Please quote every line of text from each of the items below word for word, leaving out the pictures.

*Records from a collection*.
#####

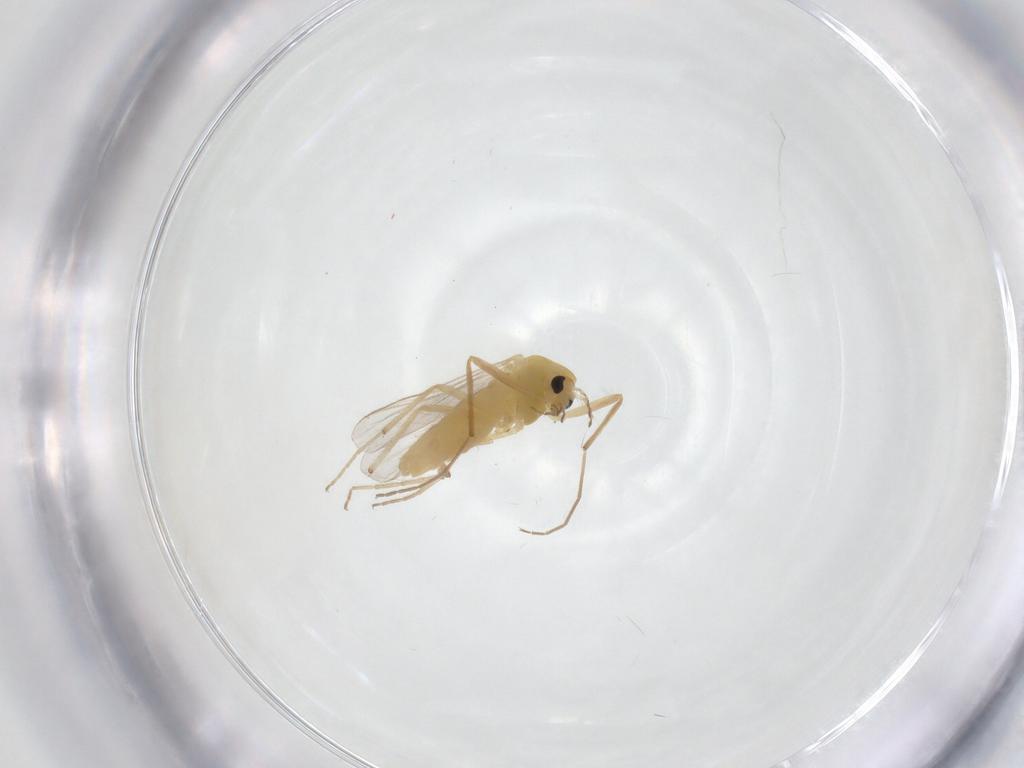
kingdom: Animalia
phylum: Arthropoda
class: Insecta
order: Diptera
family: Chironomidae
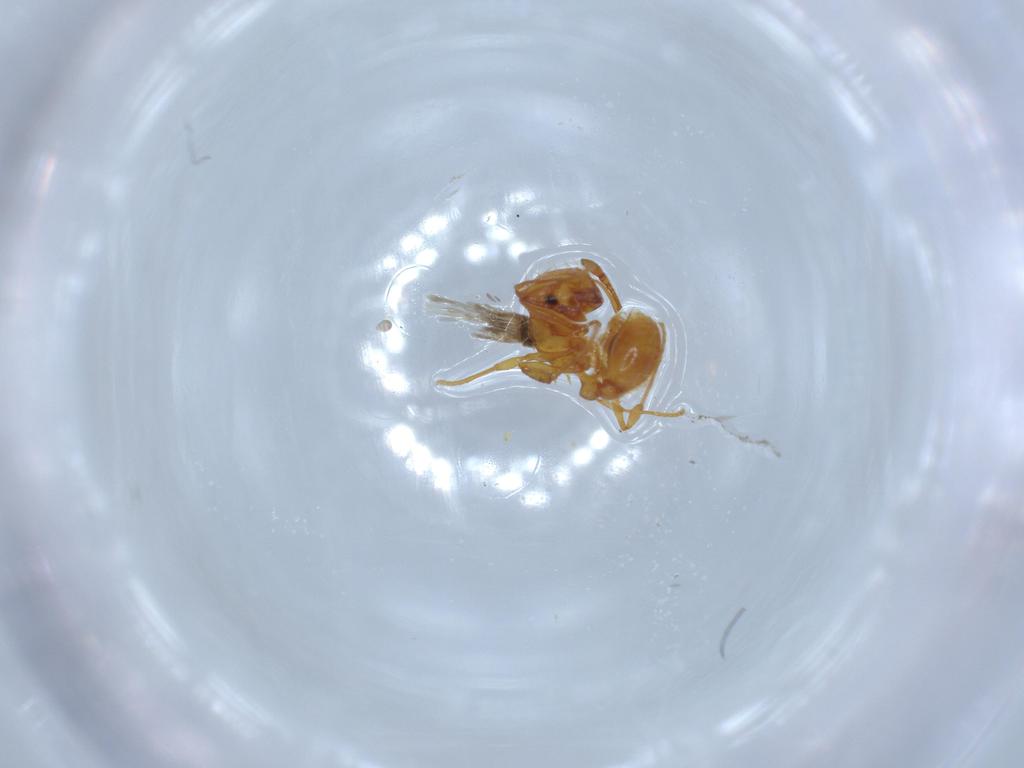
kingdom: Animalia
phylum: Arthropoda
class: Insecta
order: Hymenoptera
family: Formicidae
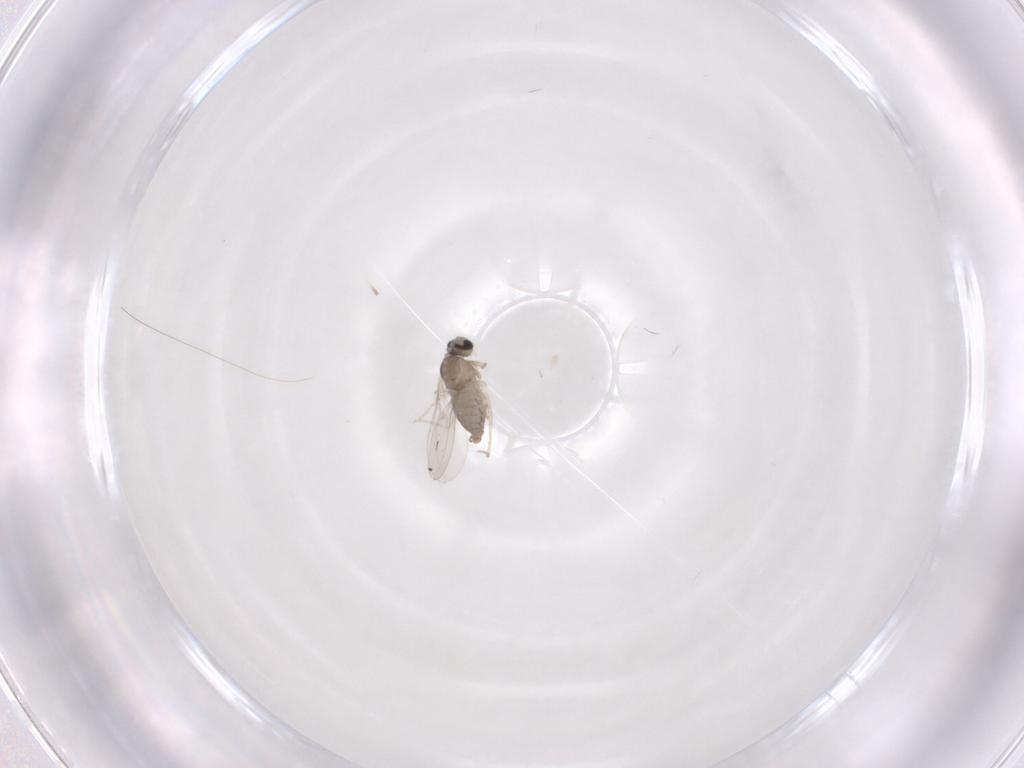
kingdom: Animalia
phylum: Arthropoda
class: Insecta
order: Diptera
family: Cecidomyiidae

#####

*Full output*.
kingdom: Animalia
phylum: Arthropoda
class: Insecta
order: Diptera
family: Chironomidae
kingdom: Animalia
phylum: Arthropoda
class: Insecta
order: Hymenoptera
family: Formicidae
kingdom: Animalia
phylum: Arthropoda
class: Insecta
order: Diptera
family: Cecidomyiidae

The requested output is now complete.